The best estimates available suggest that PPACA could cut total U.S. group health plan enrollment by 3 million to 5 million during the period from 2019 to 2022, CBO and JCT analysts write in a PPACA group health report prepared in response to questions about earlier forecasts.

Originally, the analysts were predicting PPACA would cut group health plan enrollment by 3 million.

If PPACA did not exist at all, group plan enrollment could be about 161 million, the analysts say.

Surveys by Gallups and other organizations have found that group enrollment has been falling for years.

If PPACA takes effect as written and works as drafters expect, the law will set federal standards for non-grandfathered group health coverage starting in 2014 and give individuals the ability to buy coverage on their own on a guaranteed-issue, mostly community-rated basis starting.

PPACA will require most employers over a certain size to offer health coverage.
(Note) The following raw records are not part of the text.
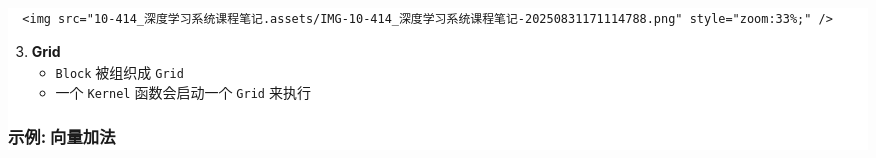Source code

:       <img src="10-414_深度学习系统课程笔记.assets/IMG-10-414_深度学习系统课程笔记-20250831171114788.png" style="zoom:33%;" />
3. **Grid**
    - `Block` 被组织成 `Grid`
    - 一个 `Kernel` 函数会启动一个 `Grid` 来执行

### 示例: 向量加法
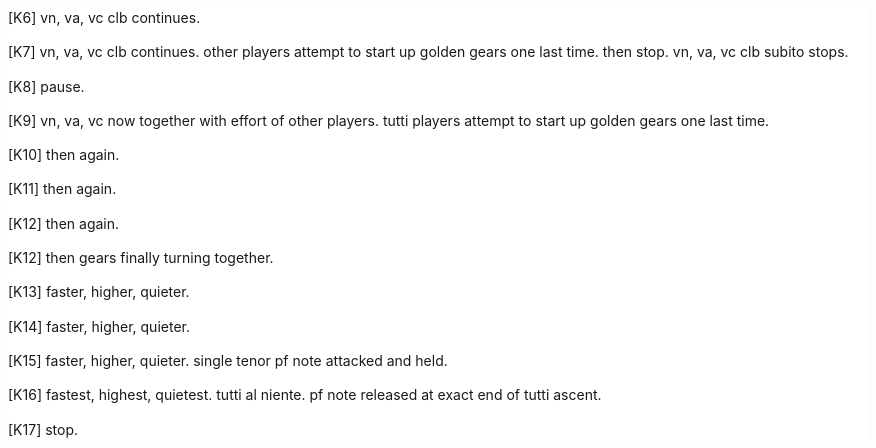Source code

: [K6]
vn, va, vc clb continues.

[K7]
vn, va, vc clb continues.
other players attempt to start up golden gears one last time. then stop.
vn, va, vc clb subito stops.

[K8]
pause.

[K9]
vn, va, vc now together with effort of other players.
tutti players attempt to start up golden gears one last time.

[K10]
then again.

[K11]
then again.

[K12]
then again.

[K12]
then gears finally turning together.

[K13]
faster, higher, quieter.

[K14]
faster, higher, quieter.

[K15]
faster, higher, quieter.
single tenor pf note attacked and held.

[K16]
fastest, highest, quietest.
tutti al niente.
pf note released at exact end of tutti ascent.

[K17]
stop.
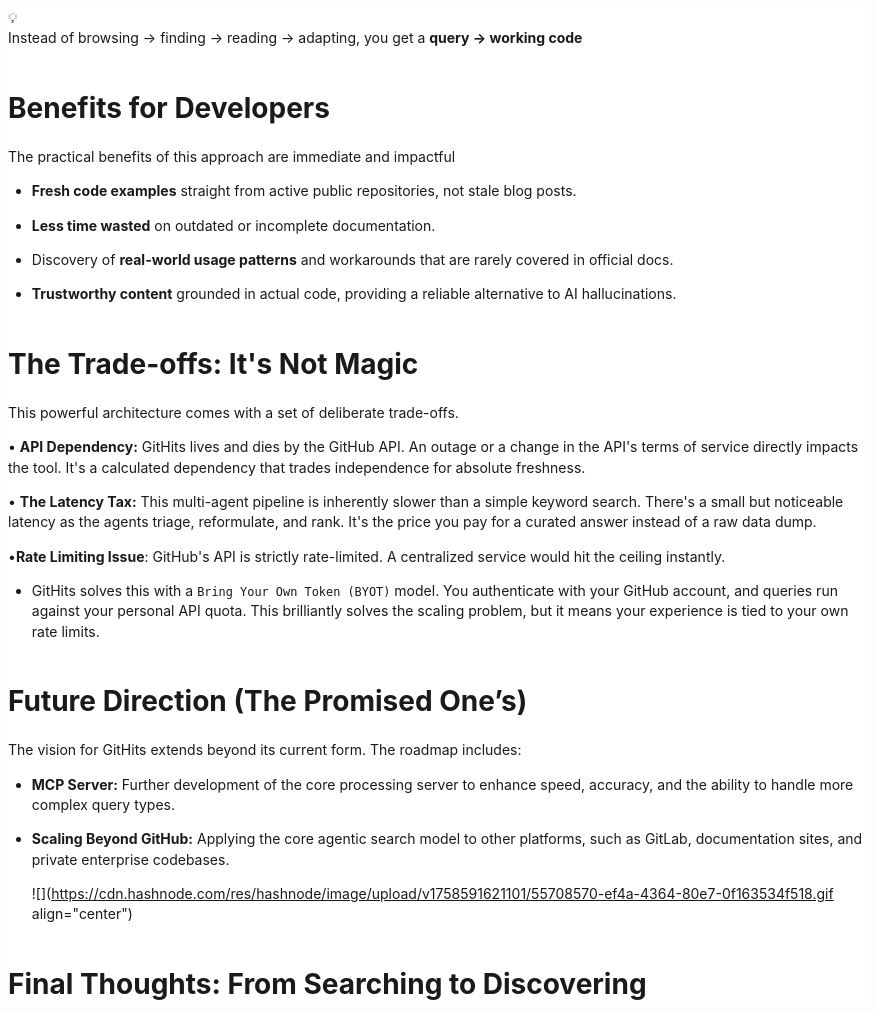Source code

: <div data-node-type="callout">
<div data-node-type="callout-emoji">💡</div>
<div data-node-type="callout-text">Instead of browsing → finding → reading → adapting, you get a <strong>query → working code</strong></div>
</div>

# **Benefits for Developers**

The practical benefits of this approach are immediate and impactful

* **Fresh code examples** straight from active public repositories, not stale blog posts.
    
* **Less time wasted** on outdated or incomplete documentation.
    
* Discovery of **real-world usage patterns** and workarounds that are rarely covered in official docs.
    
* **Trustworthy content** grounded in actual code, providing a reliable alternative to AI hallucinations.
    

# The Trade-offs: It's Not Magic

This powerful architecture comes with a set of deliberate trade-offs.

• **API Dependency:** GitHits lives and dies by the GitHub API. An outage or a change in the API's terms of service directly impacts the tool. It's a calculated dependency that trades independence for absolute freshness.

• **The Latency Tax:** This multi-agent pipeline is inherently slower than a simple keyword search. There's a small but noticeable latency as the agents triage, reformulate, and rank. It's the price you pay for a curated answer instead of a raw data dump.

•**Rate Limiting Issue**: GitHub's API is strictly rate-limited. A centralized service would hit the ceiling instantly.

* GitHits solves this with a `Bring Your Own Token (BYOT)` model. You authenticate with your GitHub account, and queries run against your personal API quota. This brilliantly solves the scaling problem, but it means your experience is tied to your own rate limits.
    

# **Future Direction (The Promised One’s)**

The vision for GitHits extends beyond its current form. The roadmap includes:

* **MCP Server:** Further development of the core processing server to enhance speed, accuracy, and the ability to handle more complex query types.
    
* **Scaling Beyond GitHub:** Applying the core agentic search model to other platforms, such as GitLab, documentation sites, and private enterprise codebases.
    
    ![](https://cdn.hashnode.com/res/hashnode/image/upload/v1758591621101/55708570-ef4a-4364-80e7-0f163534f518.gif align="center")
    

# Final Thoughts: From Searching to Discovering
The law will permit the employers to get out of offering coverage by paying a penalty for each employee without a minimum level of group health coverage.

Many PPACA critics have argued that employers will escape from the cost and headaches of complying with PPACA by sending large numbers of employees to buy coverage in the individual market.

The CBO and JCT analysts reject the idea that they can make firm predictions about how PPACA will work.

“There is clearly a tremendous amount of uncertainty about how employers and employees will respond to the set of opportunities and incentives under that legislation,” the analysts say. “Assessing the effects of broad changes in the nation’s health insurance system requires assumptions and projections about a wide array of technical, behavioral, and economic factors.”

Changes in the assumptions fed into the forecasting models lead to changes in group plan enrollment and budget impact predictions, the analysts say.

But the analysts also reject the idea that PPACA will obviously lead to huge drops in group plan enrollment.

Even if the predictions turn out to be wrong, the effects of some errors could offset the effects of other errors, the analysts say.

The analysts suggest, for example, that PPACA-caused drops in group plan enrollment could end up making commercial group health insurance more attractive, by lowering the cost of group health coverage.

Employers participating in some surveys have indicated strong interest in dropping group health coverage, but the survey results conflict, and “it is doubtful that any survey conducted today could provide very accurate predictions of employers’ future decisions,” the analysts say. “Responses to such surveys have no consequences for the responders, do not require careful analysis or extensive deliberations, and are necessarily based on limited information about the various ways that [PPACA] will affect the market for health insurance.”

The analysts note that they have not yet analyzed how the Massachusetts health system change law, which resembles PPACA in some ways but differs in others, has affected that state’s group health plan market.

“Still, it is noteworthy that employment-based health insurance coverage appears to have increased in Massachusetts since that state’s reforms were implemented,” the analysts say.